One of the people working with Crown to bring high-stakes gamblers to the casinos was Simon Pan, a person well-known in South Melbourne for owning a brothel called 39 Tope. The oft-raided establishment has long been the target of investigations for sex trafficking. Many workers have been prosecuted for prostitution over the years.
The recent investigation into Crown revealed that Pan was a “junket representative” for Crown. This was through the Kim Teng Jong junket out of Macau. Documents showed that Pan “arranges people to gamble at a casino” for a commission. Crown also reportedly gave Pan access to its properties and banking systems.
While workers at 39 Tope have been previously connected to and prosecuted for connections to organized crime operations, Pan has yet to be charged. However, he is widely believed to be involved in trafficking sex workers and intimidating them not to testify. This is along with potential laundering money through the gamblers he has delivered to Crown.

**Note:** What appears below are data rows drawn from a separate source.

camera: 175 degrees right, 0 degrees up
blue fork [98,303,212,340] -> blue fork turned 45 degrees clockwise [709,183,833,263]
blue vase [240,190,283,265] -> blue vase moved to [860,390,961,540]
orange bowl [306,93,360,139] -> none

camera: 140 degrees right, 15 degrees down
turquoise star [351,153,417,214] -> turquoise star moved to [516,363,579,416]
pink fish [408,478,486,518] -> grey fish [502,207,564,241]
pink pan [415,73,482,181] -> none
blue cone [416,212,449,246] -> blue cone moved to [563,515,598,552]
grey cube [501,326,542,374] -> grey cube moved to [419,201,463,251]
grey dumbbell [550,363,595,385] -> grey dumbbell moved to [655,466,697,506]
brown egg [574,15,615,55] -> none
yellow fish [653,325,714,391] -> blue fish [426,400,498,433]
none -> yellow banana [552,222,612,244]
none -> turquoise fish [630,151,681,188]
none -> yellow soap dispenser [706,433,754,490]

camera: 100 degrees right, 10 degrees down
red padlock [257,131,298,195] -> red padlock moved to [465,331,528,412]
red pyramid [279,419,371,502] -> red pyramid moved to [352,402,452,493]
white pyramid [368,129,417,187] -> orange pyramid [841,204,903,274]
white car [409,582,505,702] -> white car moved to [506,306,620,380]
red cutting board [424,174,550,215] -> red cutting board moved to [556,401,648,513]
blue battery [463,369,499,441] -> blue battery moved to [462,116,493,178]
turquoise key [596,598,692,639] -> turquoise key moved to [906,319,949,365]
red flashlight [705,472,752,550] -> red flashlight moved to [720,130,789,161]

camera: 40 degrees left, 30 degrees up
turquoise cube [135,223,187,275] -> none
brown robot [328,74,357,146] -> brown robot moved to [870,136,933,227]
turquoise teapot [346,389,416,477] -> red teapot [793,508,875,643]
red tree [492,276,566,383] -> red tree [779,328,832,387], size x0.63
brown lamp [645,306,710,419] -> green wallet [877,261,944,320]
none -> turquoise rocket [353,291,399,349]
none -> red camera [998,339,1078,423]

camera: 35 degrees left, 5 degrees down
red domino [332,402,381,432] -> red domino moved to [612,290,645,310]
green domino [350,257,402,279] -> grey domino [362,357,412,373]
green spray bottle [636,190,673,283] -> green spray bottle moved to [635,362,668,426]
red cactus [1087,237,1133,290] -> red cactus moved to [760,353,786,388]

Crown Issues Vague Statements
Repeatedly through the years, Crown has issued statements saying it does not comment on business operations with “particular individuals or businesses” when questioned about junkets.
However, Crown did recently say that it maintains a strict “anti-money laundering and counter-terrorism financing program”. This is overseen by Australian regulators.
Stakeholder James Packer also assumed complete innocence of the recent charges pertaining to junkets. He “adamantly” insisted that he had no idea of the goings-on in China. This is similar to the generic statement issued at the time of the Crown employees’ arrests several years ago. Packer said he was “deeply concerned” about the workers.
Packer recently offloaded half of his stake in Crown to Lawrence Ho in a $1.76 billion deal with Melco Resorts & Entertainment, a deal overshadowed by suspicions that Ho’s father, Stanley Ho, has long been involved with organized crime.